╭─ AVAILABLE DATA

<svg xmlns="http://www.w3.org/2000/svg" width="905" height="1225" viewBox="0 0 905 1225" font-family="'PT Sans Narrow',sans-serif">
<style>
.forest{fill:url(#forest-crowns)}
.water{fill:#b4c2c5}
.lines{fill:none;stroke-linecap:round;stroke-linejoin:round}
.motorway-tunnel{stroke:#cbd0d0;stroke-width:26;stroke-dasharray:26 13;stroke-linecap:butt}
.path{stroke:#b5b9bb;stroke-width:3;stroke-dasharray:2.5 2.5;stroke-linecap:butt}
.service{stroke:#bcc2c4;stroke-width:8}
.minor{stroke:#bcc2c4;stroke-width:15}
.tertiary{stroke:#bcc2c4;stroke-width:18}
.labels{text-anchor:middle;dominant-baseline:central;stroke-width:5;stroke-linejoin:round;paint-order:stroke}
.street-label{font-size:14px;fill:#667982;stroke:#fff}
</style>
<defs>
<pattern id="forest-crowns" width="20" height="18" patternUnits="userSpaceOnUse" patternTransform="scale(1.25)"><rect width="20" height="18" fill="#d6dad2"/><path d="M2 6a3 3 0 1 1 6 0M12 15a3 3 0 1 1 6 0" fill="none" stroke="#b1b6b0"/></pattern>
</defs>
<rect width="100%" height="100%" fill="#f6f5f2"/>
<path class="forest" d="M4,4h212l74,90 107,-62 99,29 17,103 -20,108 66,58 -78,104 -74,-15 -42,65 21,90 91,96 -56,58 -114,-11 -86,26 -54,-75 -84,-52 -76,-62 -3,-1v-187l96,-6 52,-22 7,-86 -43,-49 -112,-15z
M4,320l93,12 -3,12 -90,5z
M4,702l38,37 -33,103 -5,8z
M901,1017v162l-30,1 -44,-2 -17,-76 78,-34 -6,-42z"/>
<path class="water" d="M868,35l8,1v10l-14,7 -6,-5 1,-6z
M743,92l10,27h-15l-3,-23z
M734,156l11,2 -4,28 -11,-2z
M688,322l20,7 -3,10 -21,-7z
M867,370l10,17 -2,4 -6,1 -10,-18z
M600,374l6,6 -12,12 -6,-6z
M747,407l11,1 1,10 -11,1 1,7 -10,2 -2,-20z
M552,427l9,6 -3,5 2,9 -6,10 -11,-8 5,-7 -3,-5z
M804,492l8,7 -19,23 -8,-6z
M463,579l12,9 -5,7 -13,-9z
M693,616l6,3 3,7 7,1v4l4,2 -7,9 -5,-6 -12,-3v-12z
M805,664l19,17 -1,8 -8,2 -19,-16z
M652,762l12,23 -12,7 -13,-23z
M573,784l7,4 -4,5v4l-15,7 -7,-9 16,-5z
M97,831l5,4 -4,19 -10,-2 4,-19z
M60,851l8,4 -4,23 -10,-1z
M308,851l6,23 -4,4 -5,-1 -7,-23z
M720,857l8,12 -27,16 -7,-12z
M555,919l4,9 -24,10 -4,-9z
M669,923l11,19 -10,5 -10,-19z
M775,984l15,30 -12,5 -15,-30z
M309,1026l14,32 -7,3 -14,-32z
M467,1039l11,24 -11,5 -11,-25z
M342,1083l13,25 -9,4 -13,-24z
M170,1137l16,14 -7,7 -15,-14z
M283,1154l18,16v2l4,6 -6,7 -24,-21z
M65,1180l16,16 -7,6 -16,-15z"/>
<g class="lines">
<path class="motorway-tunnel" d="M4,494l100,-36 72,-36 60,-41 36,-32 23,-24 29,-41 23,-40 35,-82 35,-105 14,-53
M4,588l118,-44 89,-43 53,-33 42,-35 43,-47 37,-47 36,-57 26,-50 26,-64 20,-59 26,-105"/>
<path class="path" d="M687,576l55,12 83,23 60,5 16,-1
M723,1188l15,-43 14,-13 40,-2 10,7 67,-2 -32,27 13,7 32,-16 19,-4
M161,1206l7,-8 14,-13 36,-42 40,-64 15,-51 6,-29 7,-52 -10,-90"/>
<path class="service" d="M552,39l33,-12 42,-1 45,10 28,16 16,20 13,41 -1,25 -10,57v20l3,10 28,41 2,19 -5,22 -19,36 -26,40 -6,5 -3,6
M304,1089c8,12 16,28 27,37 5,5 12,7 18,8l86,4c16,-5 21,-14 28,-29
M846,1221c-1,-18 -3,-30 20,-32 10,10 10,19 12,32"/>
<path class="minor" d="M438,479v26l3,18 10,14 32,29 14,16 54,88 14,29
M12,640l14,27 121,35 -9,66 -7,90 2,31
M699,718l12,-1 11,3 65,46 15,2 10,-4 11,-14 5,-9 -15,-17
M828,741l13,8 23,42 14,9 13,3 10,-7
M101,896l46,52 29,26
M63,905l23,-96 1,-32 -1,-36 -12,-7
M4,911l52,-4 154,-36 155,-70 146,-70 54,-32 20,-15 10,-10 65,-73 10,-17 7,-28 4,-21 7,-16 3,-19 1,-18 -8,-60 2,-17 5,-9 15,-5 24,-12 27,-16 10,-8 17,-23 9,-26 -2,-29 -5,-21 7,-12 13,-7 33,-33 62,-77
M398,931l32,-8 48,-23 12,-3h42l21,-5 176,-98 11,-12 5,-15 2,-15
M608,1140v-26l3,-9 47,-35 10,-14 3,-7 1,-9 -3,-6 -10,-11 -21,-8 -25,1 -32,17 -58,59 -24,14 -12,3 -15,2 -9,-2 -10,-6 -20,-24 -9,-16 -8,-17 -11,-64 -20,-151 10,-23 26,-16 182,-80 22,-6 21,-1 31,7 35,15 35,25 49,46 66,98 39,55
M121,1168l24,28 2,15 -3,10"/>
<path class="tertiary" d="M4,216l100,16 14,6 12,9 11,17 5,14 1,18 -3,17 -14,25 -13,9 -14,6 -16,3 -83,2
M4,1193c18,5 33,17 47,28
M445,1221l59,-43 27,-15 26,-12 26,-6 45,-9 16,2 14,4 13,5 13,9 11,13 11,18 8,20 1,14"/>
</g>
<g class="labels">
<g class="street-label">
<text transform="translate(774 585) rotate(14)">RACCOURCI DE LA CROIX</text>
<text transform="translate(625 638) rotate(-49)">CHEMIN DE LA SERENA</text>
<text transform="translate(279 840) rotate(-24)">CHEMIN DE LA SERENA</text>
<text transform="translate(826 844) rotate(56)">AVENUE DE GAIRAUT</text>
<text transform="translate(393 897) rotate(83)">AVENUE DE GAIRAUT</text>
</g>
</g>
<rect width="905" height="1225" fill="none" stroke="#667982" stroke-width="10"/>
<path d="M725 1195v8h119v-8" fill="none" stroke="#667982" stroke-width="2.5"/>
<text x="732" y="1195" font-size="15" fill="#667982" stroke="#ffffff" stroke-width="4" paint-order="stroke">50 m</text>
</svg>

╰─

Among the lines of the listing above, which ones hold "linecap"? Copy them.

.lines{fill:none;stroke-linecap:round;stroke-linejoin:round}
.motorway-tunnel{stroke:#cbd0d0;stroke-width:26;stroke-dasharray:26 13;stroke-linecap:butt}
.path{stroke:#b5b9bb;stroke-width:3;stroke-dasharray:2.5 2.5;stroke-linecap:butt}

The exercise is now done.